Organ farms pose ethical minefield

Laboratories will soon be able to grow human hearts and other organs from tissue taken at birth from babies, American scientists have announced. Their pioneering work, though, raises fresh problems for moralists and politicians sprinting to catch up with science.

In the logical conclusion of that research, scientists in the UK, Japan and US are trying to develop an artificial womb which could sustain an embryo to its full term outside a human body. Already, a team at Juntendo University in Japan has used such a system to take a goat embryo from 40 days before birth to term. The first use would be for premature babies, they say.

Suddenly, the gap between what biological science can and cannot do has begun to shrink rapidly. While European MEPs will today debate a new law which could radically alter the laws over "ownership" of genes, a team of doctors at the University of Florida, Gainesville, is awaiting the outcome of yet another ground-breaking operation.

On Friday, for the first time, a paralysed man was injected with cells from aborted foetuses, in the hope that they will help repair his damaged spinal cord.

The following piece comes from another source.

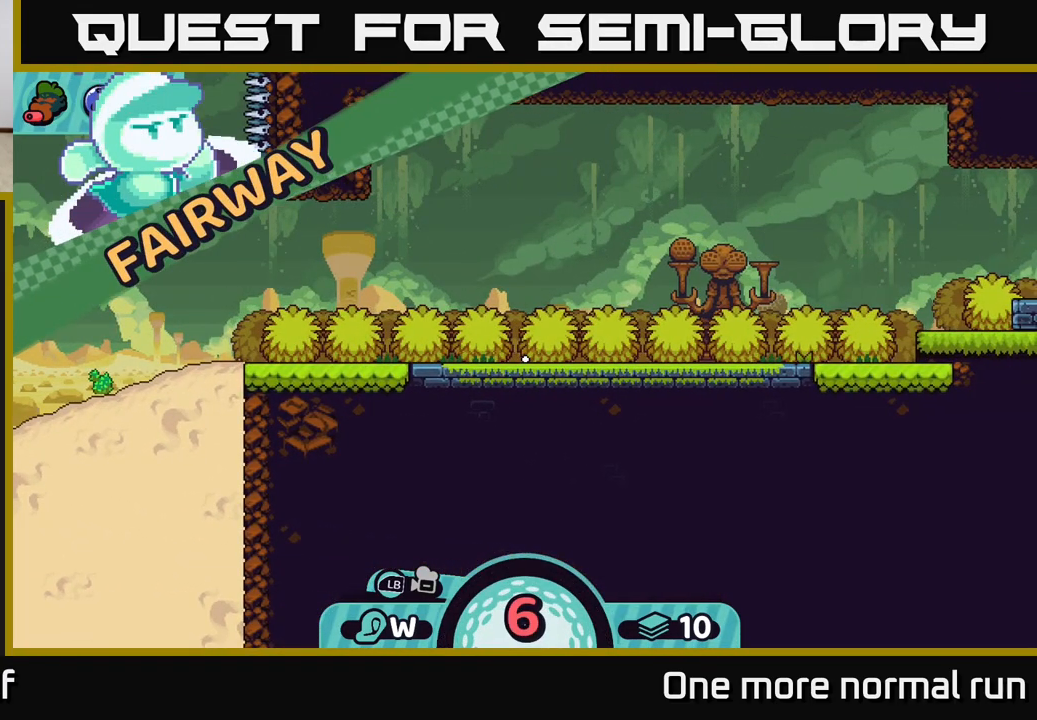
{"buttons": [], "left_stick": "center", "right_stick": "right", "events": [[217, "right_stick", "up-right"], [500, "right_stick", "right"]]}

But even such pioneering surgery could soon become mundane, overshadowed by work now being done internationally by teams who intend to use tissue taken from human babies or foetuses to grow new organs such as livers, pancreases, blood vessels and even hearts in the laboratory, ready for transplantation. Such in vitro organs could be reality in 10 to 15 years' time.

But the accelerating approach of these medical and scientific breakthroughs is catching many people unawares, and exposing ethical and philosophical dilemmas - such as whether a foetus has rights, and how they can be balanced with medical help for others.

The spinal operation in Florida was conducted on a man suffering from syringomyelia-a painful and ultimately fatal condition where holes develop in the spinal cord. It was injected with foetal spinal cord tissues taken, with the mothers' permission, from foetuses aborted at between six and nine weeks. At that age, the nerve cells are still dividing; in adults, they do not, which is why spinal and brain injuries do not repair themselves.

The Department of Health said that in the UK, any use of foetal material would have to be cleared before treatment by the ethics committee of the hospital, adding it would probably be highly unlikely to be granted.

Peter Garrett, research director of Life, the anti-abortion group, said: "We oppose the use of aborted babies. We view the child in the womb as a person ... this is functional use of parts of a person."

But he admitted that the eventual development of an artificial womb will pose enormous moral questions.

For example, it could mean that an "abortion" might not end the viability of a foetus. "You would still have abortion, but it would be ending the encumbrance of the unwanted child to the mother," said Mr Garrett. "I think that it's going to change the whole topology of the pro-life and pro-abortion debate: there will be those who are against interference in the `natural' process of having a child, and those who are in favour of some things. It's going to look more and more strange."